Exercise directions - Rewrite the lines of every entry with "common name" changed to "vernacular name" and everything else kept the same. Leave out the pictures.

Data excerpts -
[START]
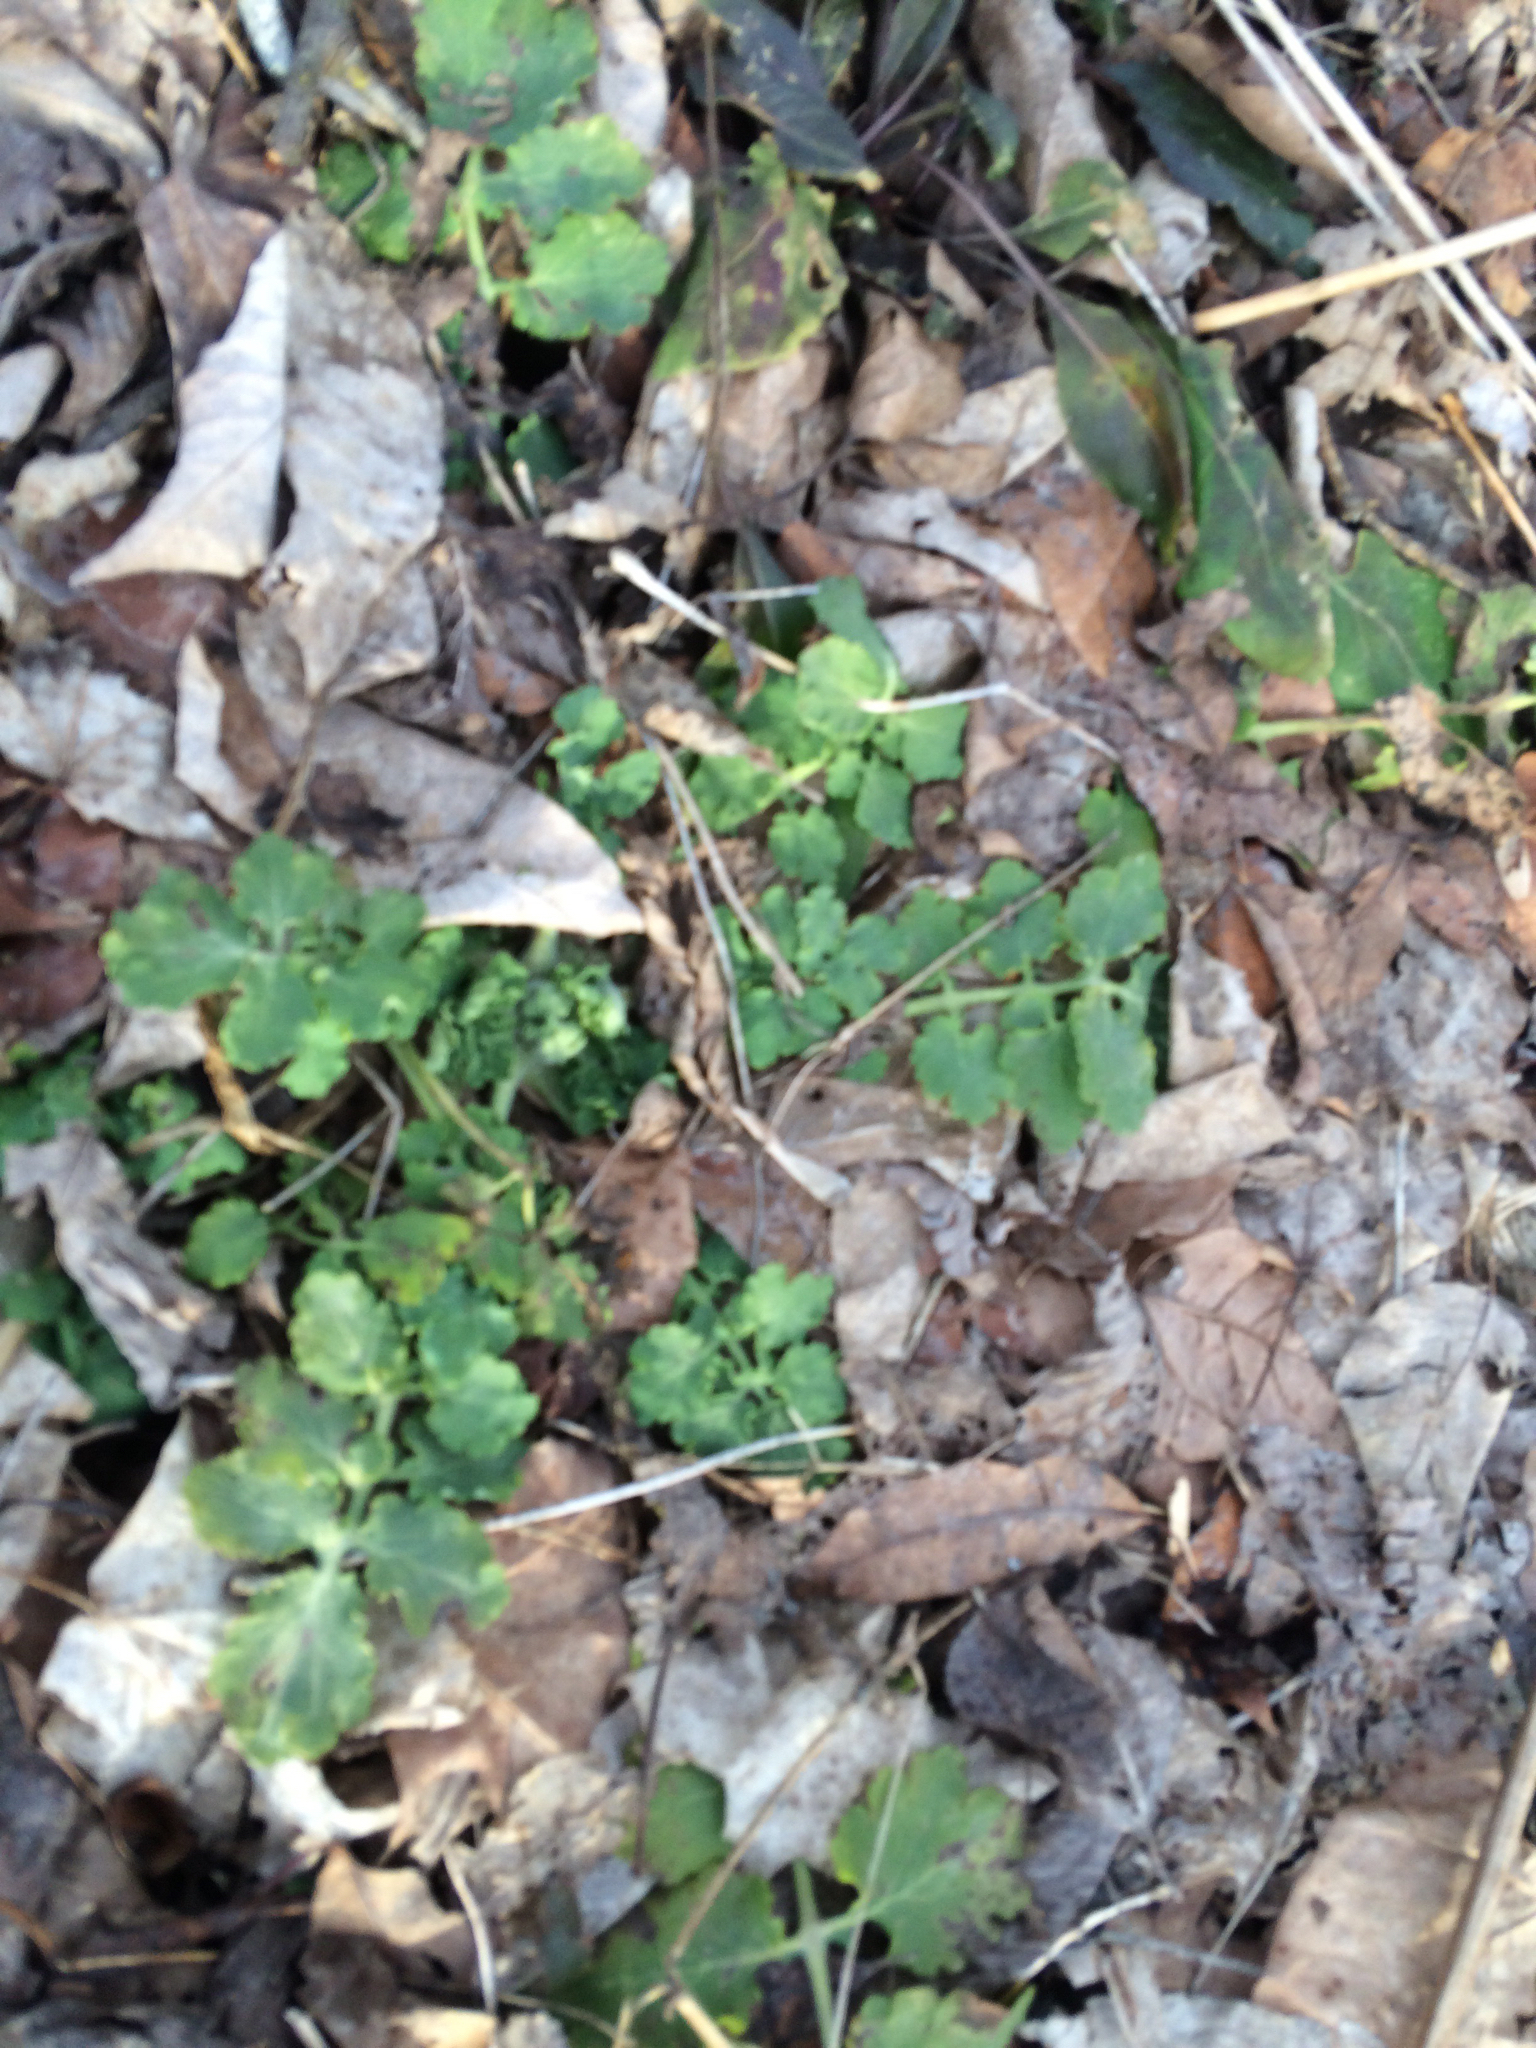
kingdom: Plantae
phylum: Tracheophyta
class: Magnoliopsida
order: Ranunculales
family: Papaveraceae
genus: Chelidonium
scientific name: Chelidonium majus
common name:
[END]
Worked solution -
kingdom: Plantae
phylum: Tracheophyta
class: Magnoliopsida
order: Ranunculales
family: Papaveraceae
genus: Chelidonium
scientific name: Chelidonium majus
vernacular name:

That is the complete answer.